Kitchen-diner. Image: Fifi McGee

You launched your own interior design service in Sussex in 2020. How is it different designing for clients rather than for yourself?

Such a great question. In fact, I was talking with fellow interior designers about this very topic recently! In one sense we were all baffled by how it can be harder to design our own places than a client’s home, but in terms of having the knowledge of suppliers and inspiration that’s come from our careers, it definitely makes that side of our own home projects more straight-forward. I’m adamant that it has something to do with having a ‘fresh pair of eyes’.

Homeowners can feel stuck with their interior ideas because they’re so used to their four walls and find it tricky to see past the current décor. Designers come at projects completely new to the space and can instantly see the potential in a client’s home.

My biggest tip to anyone designing their own home is to remove everything out of the room (if you can). Clear all the surfaces so you’re left with a blank canvas, then dream. Your eye won’t be distracted by the existing decor and you’ll have fresh ideas.

Has the year of lockdowns changed how you think about your home?

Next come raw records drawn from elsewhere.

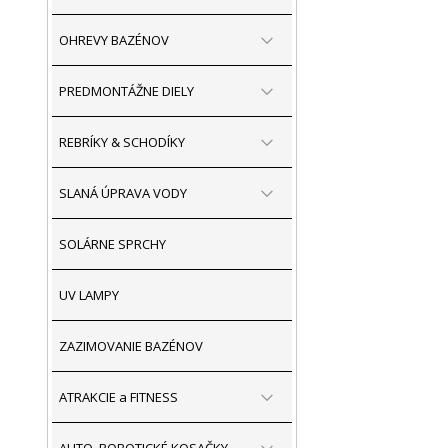
OHREVY BAZÉNOV
PREDMONTÁŽNE DIELY
REBRÍKY & SCHODÍKY
SLANÁ ÚPRAVA VODY
SOLÁRNE SPRCHY
UV LAMPY
ZAZIMOVANIE BAZÉNOV
ATRAKCIE a FITNESS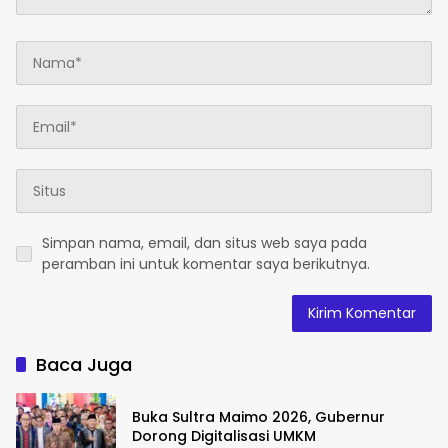
Simpan nama, email, dan situs web saya pada
peramban ini untuk komentar saya berikutnya.
Baca Juga
Buka Sultra Maimo 2026, Gubernur
Dorong Digitalisasi UMKM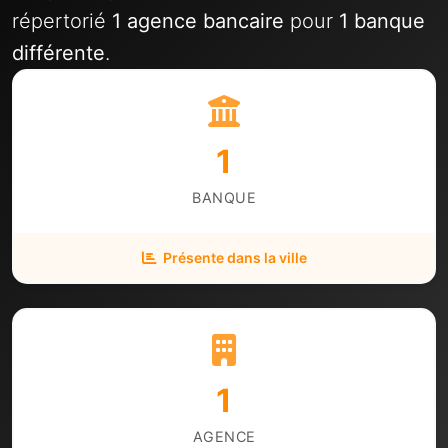
répertorié
1 agence bancaire
pour
1 banque
différente
.
1
BANQUE
Présente dans la ville
1
AGENCE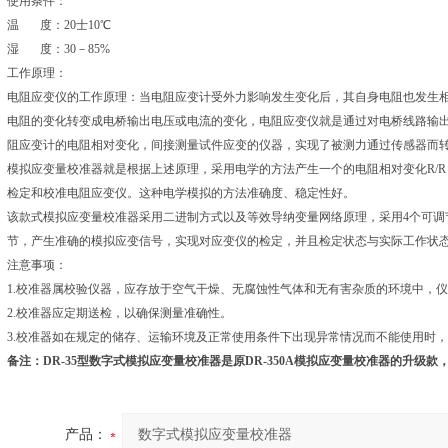
使用条件：
温 度：20士10℃
湿 度：30－85%
工作原理：
电阻应变仪的工作原理：当电阻应变计受外力影响发生变化后，其自身电阻也发生
电阻的变化转变成电桥输出电压或电流的变化，电阻应变仪就是通过对电桥线路输
阻应变计的电阻相对变化，间接测量试件应变的仪器，实现了被测力通过传感器而
模拟应变量校准器就是根据上述原理，采用电学的方法产生一个的电阻相对变化R/
检定和校准电阻应变仪。这种电学模拟的方法准确度、稳定性好。
该款式模拟应变量校准器采用二进制方式以及等效导纳变量网络原理，采用4个可调
节，产生准确的模拟应变信号，实现对应变仪的检定，并且检定状态与实际工作状
注意事项：
1.校准器属校验仪器，应存放于空气干燥、无腐蚀性气体和无有害杂质的环境中，
2.校准器应定期送检，以确保测量准确性。
3.校准器如在规定的储存、运输环境及正常使用条件下出现异常情况而不能使用时
备注：DR-35型
数字式模拟应变量校准器
是原DR-350A模拟应变量校准器的升级款，
产品：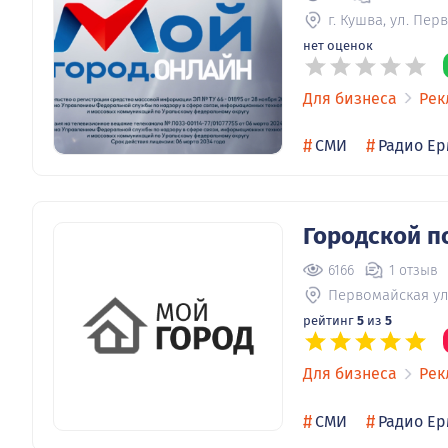
г. Кушва, ул. Пе
нет оценок
Для бизнеса
Рек
#
#
СМИ
Радио Ер
Городской п
6166
1 отзыв
Первомайская ул
рейтинг
5
из
5
Для бизнеса
Рек
#
#
СМИ
Радио Ер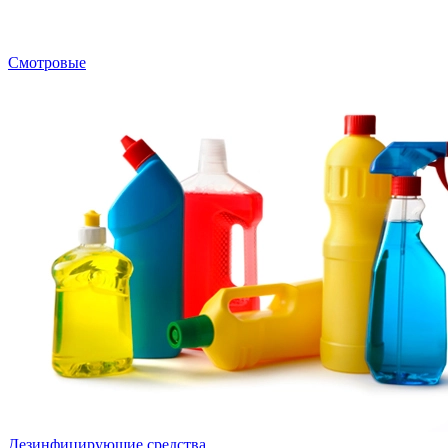
Смотровые
Дезинфицирующие средства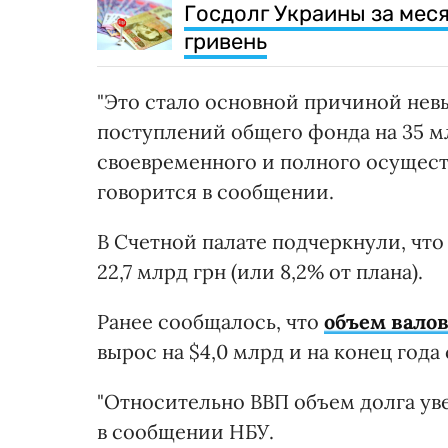
Госдолг Украины за мес
гривень
"Это стало основной причиной невы
поступлений общего фонда на 35 м
своевременного и полного осуществ
говорится в сообщении.
В Счетной палате подчеркнули, что
22,7 млрд грн (или 8,2% от плана).
Ранее сообщалось, что
объем валов
вырос на $4,0 млрд и на конец года 
"Относительно ВВП объем долга увел
в сообщении НБУ.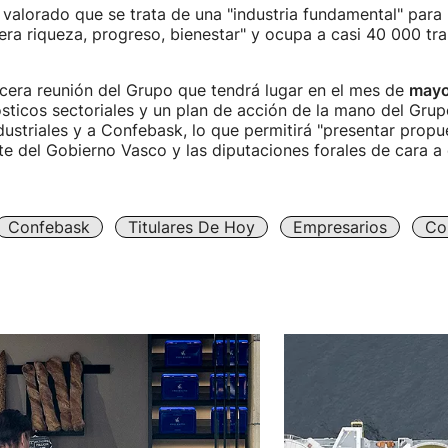
 valorado que se trata de una "industria fundamental" para
ra riqueza, progreso, bienestar" y ocupa a casi 40 000 tra
rcera reunión del Grupo que tendrá lugar en el mes de
may
sticos sectoriales y un plan de acción de la mano del Grup
ndustriales y a Confebask, lo que permitirá "presentar prop
e del Gobierno Vasco y las diputaciones forales de cara a 
Confebask
Titulares De Hoy
Empresarios
Co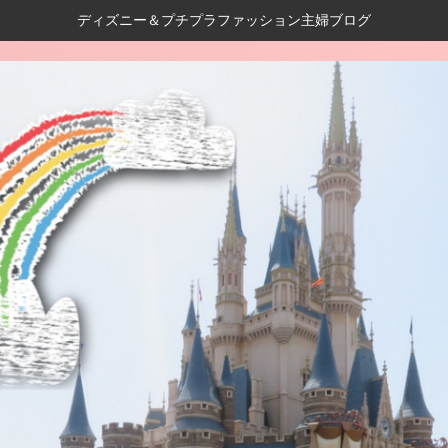
ディズニー＆プチプラファッション主婦ブログ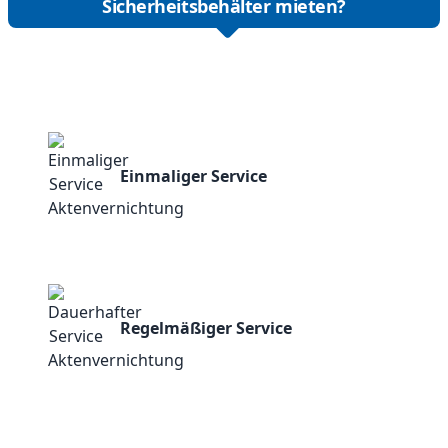
Sicherheitsbehälter mieten?
Einmaliger Service
Regelmäßiger Service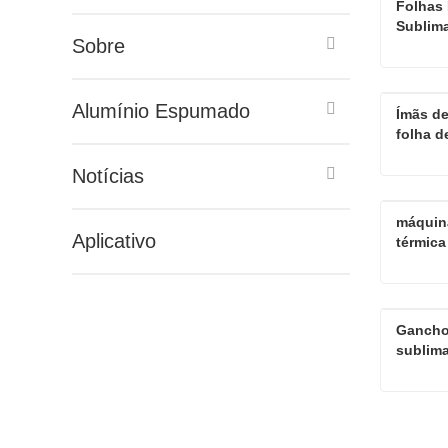
Folhas 
Sublim
Sobre
Alumínio Espumado
Ímãs de
Contat
folha d
Notícias
máquina
Contat
Aplicativo
térmica
Gancho 
Contat
sublima
Contat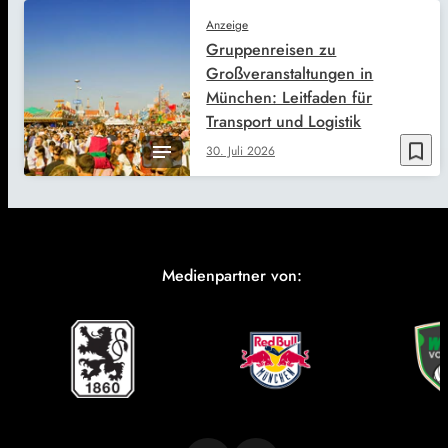
Anzeige
Gruppenreisen zu
Großveranstaltungen in
München: Leitfaden für
Transport und Logistik
bookmark_border
30. Juli 2026
Medienpartner von:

Without a doubt our needs for our home are way different now than pre-lockdown. It’s suddenly got so many more requirements. Our home is our office, gym, pub-restaurant!

Before lockdown our home was almost exclusively somewhere to unwind after a day at the office but now it’s our whole world and we’ve really expanded on how we use areas of the house.

Our utility area for example, became somewhere to sit and have a coffee or meditate because it looks out onto woods at the back of our house. Lockdown has definitely given us a renewed gratitude for our home. While it’s by no-means perfect, we feel so thankful to have it. The rooms are comfortable, homely and being bright and airy made it that bit easier to get through the dark days of winter.

What are you working on next?

In our current house, we’re turning our attention to the exterior next with a new driveway, flower beds and we’re restoring a 1930s wall to bring it back to its former glory. We’re also in the middle of designing a new home office to make our workspace a lot more comfortable and actually have storage for my million samples! We’re also so excited to be working on five new renovation projects over the next year, watch this space...


Images: Fifi McGee

How important is lighting in your interior design?

Lighting is so important to get right for many reasons. Firstly, lighting elevates a room design. By layering your lights, opting for more than just ceiling lights, you’re instantly giving your design more dimension at all hours of the day. For example, a dimmable wall light will bring an atmosphere during the evenings that a ceiling pendant alone can’t provide.

Also take directional or architectural ceiling lights as another example. When positioned considerately to light up open shelving, to point downwards onto a coffee table or to downlight art work, it illuminates chosen focal points in a room that otherwise would go missed, be cast in shadow or look flat. We all know that colours can change depending on the light in the room, but light also accentuates the shape of furniture, frames and vases, it illuminates textures and fabrics – so it’s a really important element of design to play with.

In another sense, I always think of lighting as the jewellery of the home. Table lamps, floor lamps and pendant lights bring a huge sense of personality and shape to an interior even when not in use.

Finally - do you have a favourite Pooky light?

It’s got to be the Whizzer wall lights! I’ve just bought two to be installed in our dining room and regularly recommend these to renovators. What I love about the design of the Whizzer wall light is its versatility. It suits an elegant, timeless interior style every bit as much as an industrial or transitional interior style. That means that if your taste changes over the years, your lighting will still suit. The sharp angle on the arm keeps it feeling modern against the circular detailing towards the shade. Brass is always a winner!